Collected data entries
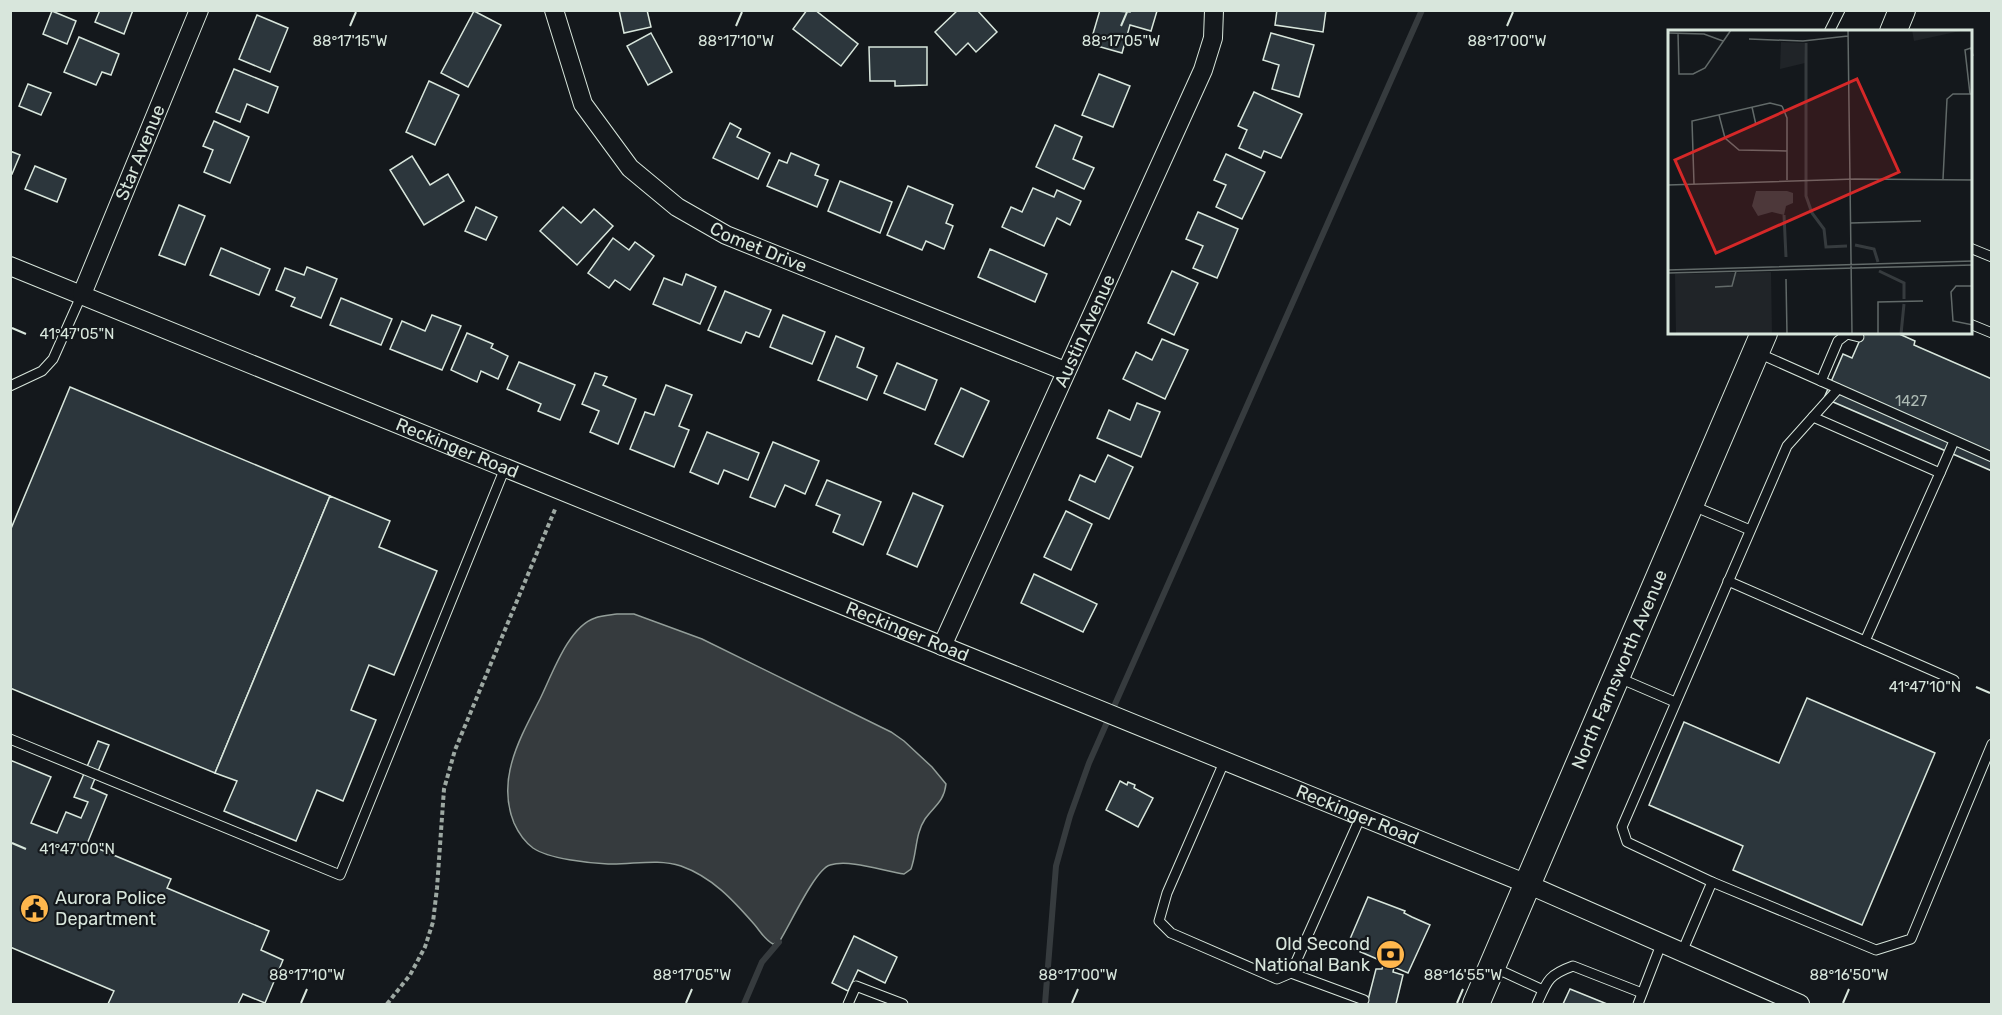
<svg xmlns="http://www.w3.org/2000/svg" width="2002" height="1015" viewBox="0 0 2002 1015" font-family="Rubik,sans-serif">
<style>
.water{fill:#363b3e;stroke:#939e99;stroke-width:1.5}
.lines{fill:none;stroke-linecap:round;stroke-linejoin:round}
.stream{stroke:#363b3e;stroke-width:6}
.building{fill:#2c363c;stroke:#d8e6dc;stroke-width:1.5}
.lane-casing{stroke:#d8e6dc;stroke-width:11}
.street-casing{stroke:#d8e6dc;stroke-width:20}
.secondary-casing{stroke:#d8e6dc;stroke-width:28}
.path{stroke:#9da8a2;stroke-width:4;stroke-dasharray:4.5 3;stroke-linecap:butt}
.lane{stroke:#14181c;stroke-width:9}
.street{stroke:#14181c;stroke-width:18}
.secondary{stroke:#14181c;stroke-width:26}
.ticks{fill:none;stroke:#d8e6dc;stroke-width:2}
.labels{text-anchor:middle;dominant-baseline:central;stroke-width:4.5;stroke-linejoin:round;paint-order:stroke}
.number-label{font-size:15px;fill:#adbab4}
.street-label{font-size:18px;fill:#d8e6dc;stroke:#14181c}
.poi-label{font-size:18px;fill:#d8e6dc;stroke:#14181c;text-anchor:start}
.inset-river{fill:none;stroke:#363b3e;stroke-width:3}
.inset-road{fill:none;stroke:#626a69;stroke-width:1.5}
.view{fill:#d62828;fill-opacity:0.15;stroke:#d62828;stroke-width:3}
.inset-edge{fill:none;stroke:#d8e6dc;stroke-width:3}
.ticks-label{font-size:15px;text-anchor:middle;fill:#d8e6dc;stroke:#14181c;stroke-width:4.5;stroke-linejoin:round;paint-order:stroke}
</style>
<rect width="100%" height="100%" fill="#14181c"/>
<!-- water -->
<path class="water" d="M617,614H634L702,639L891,732L904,741L932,767L946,784C944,802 934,806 925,819C915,834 917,853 911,869L904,874C883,871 850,859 830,865C815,869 789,927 779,942L773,944C764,939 761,932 754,924C733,900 712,877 681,866C657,858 632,865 608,864C589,863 549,859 533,848C525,842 518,832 514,823C496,779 520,738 540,699C552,675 568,627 595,618C602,615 610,615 617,614Z"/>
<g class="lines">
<!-- stream -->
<g class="stream">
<polyline points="744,1004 762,962 779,942"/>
<polyline points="1045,1004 1056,866 1070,816 1089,763 1422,10"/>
</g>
</g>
<!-- building -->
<g class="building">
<polygon points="100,10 133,10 124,34 95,22"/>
<polygon points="619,10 647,10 651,27 624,33"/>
<polygon points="807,10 815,10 858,44 841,66 793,29"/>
<polygon points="958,10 977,10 997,32 976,52 968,43 956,55 935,32"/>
<polygon points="1100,10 1130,12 1130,10 1157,11 1151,31 1130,25 1122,53 1090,44"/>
<polygon points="1277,10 1326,10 1323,32 1275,25"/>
<polygon points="52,11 76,21 67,44 43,34"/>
<polygon points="474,11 501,25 468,87 441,73"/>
<polygon points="257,15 288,28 270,72 239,59"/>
<polygon points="651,33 672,72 648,85 627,46"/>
<polygon points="1271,33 1314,45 1299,97 1272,89 1279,65 1263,60"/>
<polygon points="79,37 119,54 111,75 102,72 96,85 64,72"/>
<polygon points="869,47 927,47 927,85 895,86 895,81 870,81"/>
<polygon points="234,69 278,87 268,113 247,104 240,122 216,112"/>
<polygon points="1099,74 1130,86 1113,127 1082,115"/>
<polygon points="429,81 459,95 435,145 406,132"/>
<polygon points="28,84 51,93 41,115 19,106"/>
<polygon points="1254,92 1302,114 1281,158 1264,151 1261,158 1239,148 1247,130 1238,126"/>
<polygon points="214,121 249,137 230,183 204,172 213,150 203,146"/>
<polygon points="730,123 741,129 737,137 770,153 758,179 713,158"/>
<polygon points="1055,125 1082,137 1073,159 1094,168 1084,189 1036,167"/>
<polygon points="10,151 20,155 12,174 10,173"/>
<polygon points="791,153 819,165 815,175 828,180 817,207 767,186 779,160 787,163"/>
<polygon points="1226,154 1265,172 1242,219 1216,207 1226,185 1214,180"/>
<polygon points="412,156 430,185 448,174 464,201 424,225 390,170"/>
<polygon points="35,166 66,179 57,202 25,189"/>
<polygon points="840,181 892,202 880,233 828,211"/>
<polygon points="908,186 953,205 946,223 953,226 944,249 926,241 922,250 887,235"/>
<polygon points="1033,188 1054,197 1057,190 1081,201 1070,225 1057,218 1044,246 1002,227 1011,207 1022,212"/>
<polygon points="179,205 205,216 185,265 159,255"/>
<polygon points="476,207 497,217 486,240 465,231"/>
<polygon points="563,207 581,223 594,209 613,226 577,265 540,231"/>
<polygon points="1198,212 1238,229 1217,278 1193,268 1203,246 1186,239"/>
<polygon points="613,238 629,250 635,242 654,256 630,290 615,280 609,288 588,273"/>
<polygon points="221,248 270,269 259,295 210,275"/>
<polygon points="990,249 1047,274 1035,302 978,277"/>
<polygon points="307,267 337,279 321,318 291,306 295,298 276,290 285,268 304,275"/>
<polygon points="1172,271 1198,283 1174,335 1148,323"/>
<polygon points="686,274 716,287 700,324 653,304 664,278 682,285"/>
<polygon points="725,291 771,310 759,337 746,332 741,343 708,330"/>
<polygon points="341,298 392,319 381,345 330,325"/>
<polygon points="432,315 461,326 442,370 390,349 402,321 425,331"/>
<polygon points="783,315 825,332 812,364 770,347"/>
<polygon points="467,333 493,344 491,348 508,356 498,379 481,371 477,382 451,370"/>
<polygon points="1863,333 1897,333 1915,341 1914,345 1992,379 1992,471 1824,398 1843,354 1852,358"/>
<polygon points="836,336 864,348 857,367 877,376 867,400 818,380"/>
<polygon points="1162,339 1188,350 1165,399 1123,379 1136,352 1152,360"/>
<polygon points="519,362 575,385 560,420 538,411 541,404 507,389"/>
<polygon points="897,363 937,380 925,410 884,393"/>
<polygon points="595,373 607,377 603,385 636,399 618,444 590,432 599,411 582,404"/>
<polygon points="666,385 692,395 679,426 689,430 674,467 630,449 645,412 654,415"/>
<polygon points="70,387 330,496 215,773 10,688 10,531"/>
<polygon points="961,388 989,401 963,457 935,444"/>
<polygon points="1137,403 1160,412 1141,457 1097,438 1109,410 1130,420"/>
<polygon points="707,432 759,453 748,480 724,470 718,484 690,472"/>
<polygon points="773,442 819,461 805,494 785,485 775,507 750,497"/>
<polygon points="1108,455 1133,467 1109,519 1069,500 1080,475 1095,482"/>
<polygon points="827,480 881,502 863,545 833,532 840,515 816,505"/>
<polygon points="913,493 943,506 917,567 887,554"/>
<polygon points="330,496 390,521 379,547 437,571 394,675 369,665 351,710 376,720 343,801 317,790 296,841 224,811 237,781 215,773"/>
<polygon points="1066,511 1092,524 1071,570 1044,557"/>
<polygon points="1034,574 1097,604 1083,632 1021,603"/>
<polygon points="1807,698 1935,753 1862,925 1733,870 1743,846 1649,805 1684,722 1779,763"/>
<polygon points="98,741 109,745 91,788 107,795 87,844 171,879 167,888 269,931 261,950 283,960 265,1003 243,994 238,1004 108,1004 114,991 10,947 10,760 51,777 31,823 57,833 66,812 81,818 88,802 74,797"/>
<polygon points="1120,781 1127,785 1128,782 1135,785 1134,788 1153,798 1138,827 1106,810"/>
<polygon points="1368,897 1405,911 1404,913 1412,917 1430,925 1408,973 1394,967 1393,972 1403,975 1396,1004 1367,1004 1376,969 1382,969 1384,962 1347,946"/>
<polygon points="854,936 897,957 885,983 858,970 848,991 832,983"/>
<polygon points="1570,989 1607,1004 1563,1004"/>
</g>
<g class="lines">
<defs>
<g id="lane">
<polyline points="1829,32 1840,10"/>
<polyline points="1970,248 1992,257"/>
<polyline points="1970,324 1992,333"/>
<polyline points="1758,353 1992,457"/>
<polyline points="1821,381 1838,341 1847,334 1859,337"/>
<polyline points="10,386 42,371 53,359 82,294"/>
<polyline points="1813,417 1940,473 1865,641 1954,680"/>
<polyline points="1940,473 1954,441"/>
<polyline points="1691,505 1750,530"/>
<polyline points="1728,581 1865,641"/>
<polyline points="1617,677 1675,702"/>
<polyline points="10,739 340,875 505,468"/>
<polyline points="1225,760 1167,893 1159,921 1171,933 1277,979 1291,973 1361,816"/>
<polyline points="1712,882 1627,842 1622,827 1787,446 1838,389"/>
<polyline points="1682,952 1712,882 1876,950 1911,939 1992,744"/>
<polyline points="1493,967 1543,990"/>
<polyline points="1291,973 1364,1000"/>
<polyline points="848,1004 856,986 903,1004"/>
<path d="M1537,1004C1547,981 1548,975 1573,966L1642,993"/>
<polyline points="1638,1004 1662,942"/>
</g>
<g id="street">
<path id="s1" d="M554,10L583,104L630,168L677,207L726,235L1065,371"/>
<path id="s2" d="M10,266L1527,884L1800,1004"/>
<path id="s3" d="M82,294L199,10"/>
<path id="s4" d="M942,646L1203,70L1213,38L1214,10"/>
</g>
<g id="secondary">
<polyline points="1893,32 1902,10"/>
<path id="s5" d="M1476,1004L1764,333"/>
</g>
</defs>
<!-- lane casing -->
<use href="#lane" class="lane-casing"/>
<!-- street casing -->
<use href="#street" class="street-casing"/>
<!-- secondary casing -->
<use href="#secondary" class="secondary-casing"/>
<!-- path -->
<polyline class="path" points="387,1004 410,975 425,947 433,922 437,888 444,789 455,750 556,507"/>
<!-- lane -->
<use href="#lane" class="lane"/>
<!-- street -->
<use href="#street" class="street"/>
<!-- secondary -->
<use href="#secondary" class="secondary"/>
</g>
<!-- ticks -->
<path class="ticks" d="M350,26L356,12M736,26L742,12M1121,26L1127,12M1507,26L1513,12M12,328L26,334M1976,687L1990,693M12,843L26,849M301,1003L307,989M686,1003L692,989M1072,1003L1078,989M1457,1003L1463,989M1843,1003L1849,989"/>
<!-- icons -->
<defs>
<symbol id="civic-disc" viewBox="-11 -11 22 22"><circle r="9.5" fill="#ffb74d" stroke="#14181c"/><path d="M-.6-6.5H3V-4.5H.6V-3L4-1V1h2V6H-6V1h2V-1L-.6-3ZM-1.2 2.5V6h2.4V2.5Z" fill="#111"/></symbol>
<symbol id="bank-disc" viewBox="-11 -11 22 22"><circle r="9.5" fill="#ffb74d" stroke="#14181c"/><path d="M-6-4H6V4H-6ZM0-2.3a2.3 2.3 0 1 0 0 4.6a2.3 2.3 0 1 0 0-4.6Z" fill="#111"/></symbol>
</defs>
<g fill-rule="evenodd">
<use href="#civic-disc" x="18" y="892" width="33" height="33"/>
<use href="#bank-disc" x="1374" y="938" width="33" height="33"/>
</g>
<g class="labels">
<!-- number labels -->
<g class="number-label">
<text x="1911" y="401">1427</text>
</g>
<!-- street labels -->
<g class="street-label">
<text stroke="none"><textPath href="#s3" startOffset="153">Star Avenue</textPath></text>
<text stroke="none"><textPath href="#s1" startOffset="330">Comet Drive</textPath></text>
<text stroke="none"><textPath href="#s4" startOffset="346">Austin Avenue</textPath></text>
<text stroke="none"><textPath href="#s2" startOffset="483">Reckinger Road</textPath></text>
<text stroke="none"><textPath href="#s2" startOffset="969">Reckinger Road</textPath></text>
<text stroke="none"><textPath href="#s5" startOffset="364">North Farnsworth Avenue</textPath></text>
<text stroke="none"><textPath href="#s2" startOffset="1455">Reckinger Road</textPath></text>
</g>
<!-- poi labels -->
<g class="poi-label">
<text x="55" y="898">Aurora Police<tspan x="55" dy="21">Department</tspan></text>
<text x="1370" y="944" text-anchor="end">Old Second<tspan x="1370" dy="21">National Bank</tspan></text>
</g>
</g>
<!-- overview -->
<g transform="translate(1668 30)">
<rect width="304" height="304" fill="#14181c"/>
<path d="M244,0H297L246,11ZM113,12L136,13L137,33L112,39ZM103,242L104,304H8L7,244Z" fill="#202428"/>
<path d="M88,161H119L125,163V173L118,176L116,185L104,182L90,186L84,176Z" fill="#363b3e"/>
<path class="inset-river" d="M138,13V166L144,183L156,199L158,217L179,216M116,185L118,227M187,215L206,219L210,232M211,241L236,253V269M233,304L236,274"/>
<path class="inset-road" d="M180,0L184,304M0,3L36,4L55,11M10,3L11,44H25L37,38L63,0M81,9L135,11L180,6M302,64L297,20L303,18L305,26M114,76L119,88V150M84,77L88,95M51,85L57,108L71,120L119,121M275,149L279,69L285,64H305M26,154L24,91L102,73L114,76M0,155L187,149L305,150M183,193L253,191M0,240L305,231M0,243L305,235M118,249L119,304M305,256H288L283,262L285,291L305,295M47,257L64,256L68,241M210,304V272L255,271"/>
<path class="view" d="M189,49L231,142L48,223L7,130Z"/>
<rect width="304" height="304" class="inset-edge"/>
</g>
<g class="ticks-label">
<text x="350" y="46">88°17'15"W</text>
<text x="736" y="46">88°17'10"W</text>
<text x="1121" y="46">88°17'05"W</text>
<text x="1507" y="46">88°17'00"W</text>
<text x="77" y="339">41°47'05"N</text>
<text x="1925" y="692">41°47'10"N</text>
<text x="77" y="854">41°47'00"N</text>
<text x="307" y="980">88°17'10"W</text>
<text x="692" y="980">88°17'05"W</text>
<text x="1078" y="980">88°17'00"W</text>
<text x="1463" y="980">88°16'55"W</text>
<text x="1849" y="980">88°16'50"W</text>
</g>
<!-- border -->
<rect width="2002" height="1015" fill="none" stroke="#d8e6dc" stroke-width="24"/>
</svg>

Aim of the exercise: The answer should be all lines from the entries above that hold the word "linecap".

Answer to this task:
.lines{fill:none;stroke-linecap:round;stroke-linejoin:round}
.path{stroke:#9da8a2;stroke-width:4;stroke-dasharray:4.5 3;stroke-linecap:butt}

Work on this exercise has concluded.